## À FAIRE
• a. D'après l'article sur la Côte d'Ivoire, à quelle date le journaliste Guy-André Kieffer a-t-il été enlevé ?
• b. Reproduisez le passage de l'article sur la Côte d'Ivoire qui s'ouvre sur les mots contenant "Mais surtout, l’habile" et se ferme sur "l’autoroute du Nord...".

## EXTRAIT DU TEXTE
§ §

Survie

La grande fatigue des Ivoiriens

(mis en ligne le 1er octobre 2004) - Olivier Guilbaud

Le Monde Diplomatique, La grande fatigue des Ivoiriens. 09/2004 (Colette BRAECKMAN)

« Face à la rue qui
gronde, le chef de l’État recourt à la tactique bien connue du
‘‘moi ou le chaos’’ , se présentant comme le seul à pouvoir faire
rentrer les démons dans leur boîte. Mais, malgré ses talents
politiques, ne risque-t-il pas d’être dépassé par ses propres
extrémistes, désormais aveuglés par la haine identitaire, comme
le fut naguère un certain Juvénal Habyarimana ?

Le président Gbagbo joue aussi sur l’usure, et cette partie-là
semble plus facile, car les rebelles s’essoufflent, les soutiens
dont ils bénéficient s’amenuisent et des dissensions
apparaissent entre leurs chefs. Le président utilise aussi la carte
internationale : lui qui a évolué dans le sillage du parti socialiste
français, où il compte ses meilleurs amis, n’hésite pas à se
rapprocher des États-Unis, qui lui accordent une aide très
généreuse sous couvert des fonds de lutte contre le sida prévus
par le président Georges W. Bush.

Il entretient aussi des liens
avec les milieux religieux américains, séduits par sa foi et par
son prédicateur préféré, le pasteur Koré. En outre par le biais de
la Communauté des États sahélo-sahariens (Cen-Sad), il a veillé
à se réconcilier avec la Libye, qui jusqu’alors soutenait le
Burkina Faso.

Mais surtout, l’habile président, un animal politique-né, a utilisé
son principal atout : les ressources du pays, qui, quoique
affaiblies, assurent toujours ses arrières. De notoriété publique,
les revenus de la filière café-cacao ont été utilisés pour renforcer
l’armée et acheter des armes. C’est parce qu’il en savait trop sur
ce sujet que le journaliste franco-canadien Guy-André Kieffer a
été enlevé le 16 avril 2004, puis vraisemblablement assassiné.
Dans la prison centrale d’Abidjan, nous avons rencontré deux
détenus, anciens gardes du corps affectés à la présidence, qui
assurent avoir vu un certain Tony Oulaï, pilote d’hélicoptère pour
le président Gbagbo, enterrer le corps du journaliste quelque
part du côté de l’autoroute du Nord...

§ §

(Entrées du jeu de données)

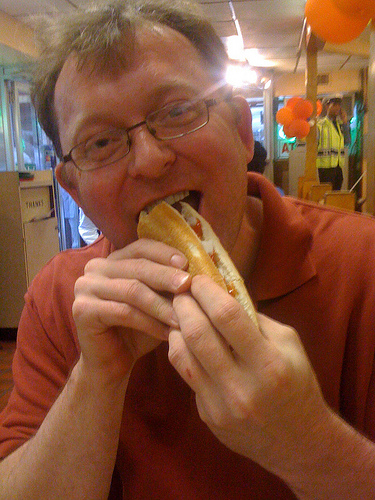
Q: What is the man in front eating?
A: Hot dog in a bun.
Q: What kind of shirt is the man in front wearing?
A: Orange polo shirt.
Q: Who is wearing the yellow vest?
A: Man in right background.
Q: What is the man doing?
A: Eating a hot dog.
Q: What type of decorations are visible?
A: Orange balloons.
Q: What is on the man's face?
A: Glasses.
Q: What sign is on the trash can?
A: Thanks.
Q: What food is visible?
A: Hot dog.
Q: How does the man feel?
A: Happy and hungry.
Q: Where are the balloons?
A: On the ceiling.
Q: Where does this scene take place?
A: In a restaurant.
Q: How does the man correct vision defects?
A: Glasses.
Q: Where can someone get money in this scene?
A: ATM.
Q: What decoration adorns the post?
A: Balloons.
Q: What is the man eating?
A: Hot dog.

§ §

## CORRIGÉ DE L'EXERCICE
• a. Le 16 avril 2004.

• b.
Mais surtout, l’habile président, un animal politique-né, a utilisé
son principal atout : les ressources du pays, qui, quoique
affaiblies, assurent toujours ses arrières. De notoriété publique,
les revenus de la filière café-cacao ont été utilisés pour renforcer
l’armée et acheter des armes. C’est parce qu’il en savait trop sur
ce sujet que le journaliste franco-canadien Guy-André Kieffer a
été enlevé le 16 avril 2004, puis vraisemblablement assassiné.
Dans la prison centrale d’Abidjan, nous avons rencontré deux
détenus, anciens gardes du corps affectés à la présidence, qui
assurent avoir vu un certain Tony Oulaï, pilote d’hélicoptère pour
le président Gbagbo, enterrer le corps du journaliste quelque
part du côté de l’autoroute du Nord...